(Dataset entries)

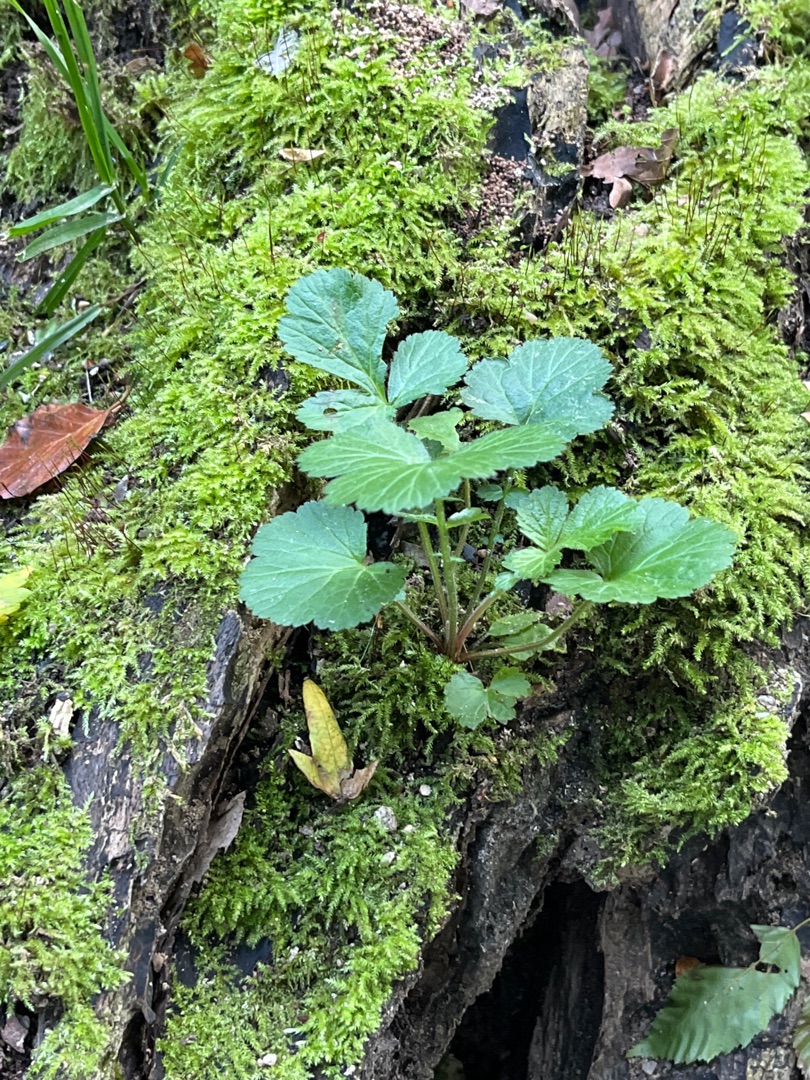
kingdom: Plantae
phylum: Tracheophyta
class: Magnoliopsida
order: Rosales
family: Rosaceae
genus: Geum
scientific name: Geum urbanum
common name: Feber-nellikerod
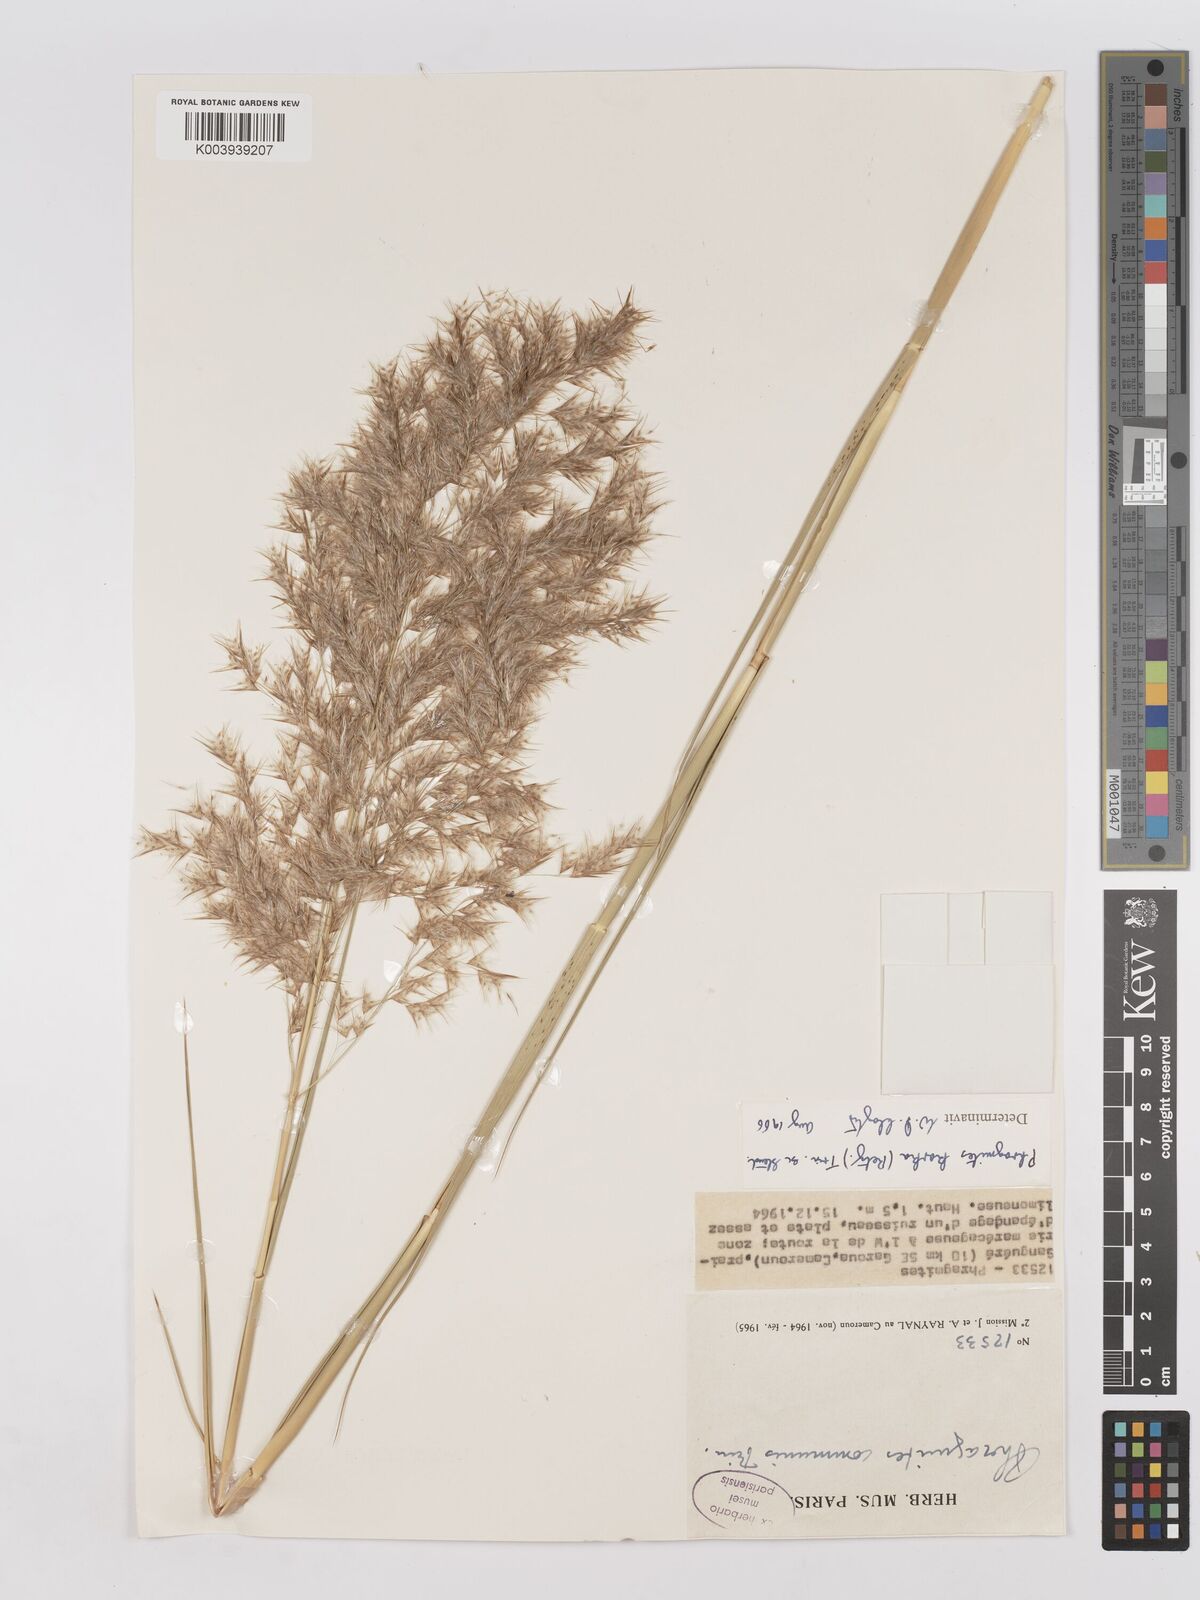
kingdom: Plantae
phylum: Tracheophyta
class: Liliopsida
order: Poales
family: Poaceae
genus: Phragmites
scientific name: Phragmites karka
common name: Tropical reed
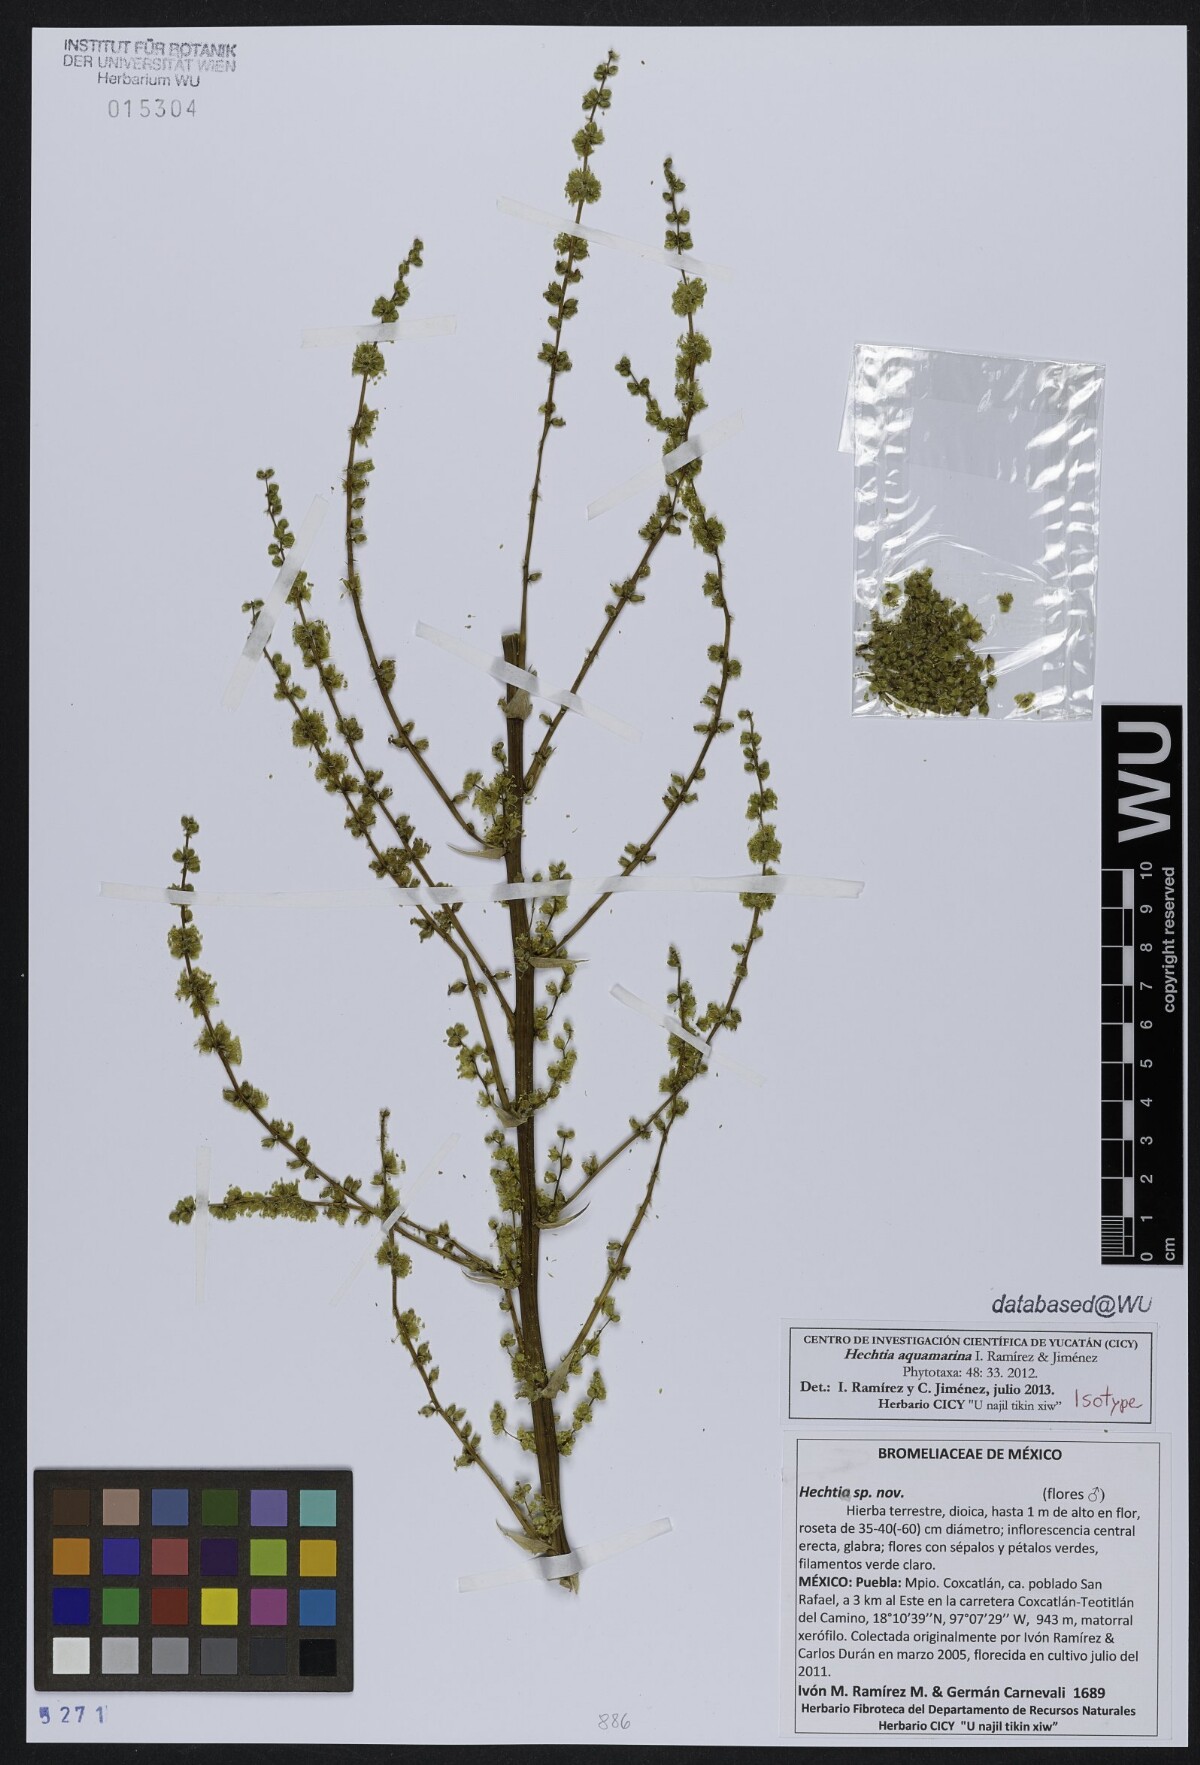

- [Stated problem]: Please rewrite the data above, changing every "common name" to "vernacular name" and keeping everything else as it is. Leave the pictures out of your answer.

- [The answer]:
kingdom: Plantae
phylum: Tracheophyta
class: Magnoliopsida
order: Rosales
family: Rosaceae
genus: Geum
scientific name: Geum urbanum
vernacular name: Feber-nellikerod
kingdom: Plantae
phylum: Tracheophyta
class: Liliopsida
order: Poales
family: Poaceae
genus: Phragmites
scientific name: Phragmites karka
vernacular name: Tropical reed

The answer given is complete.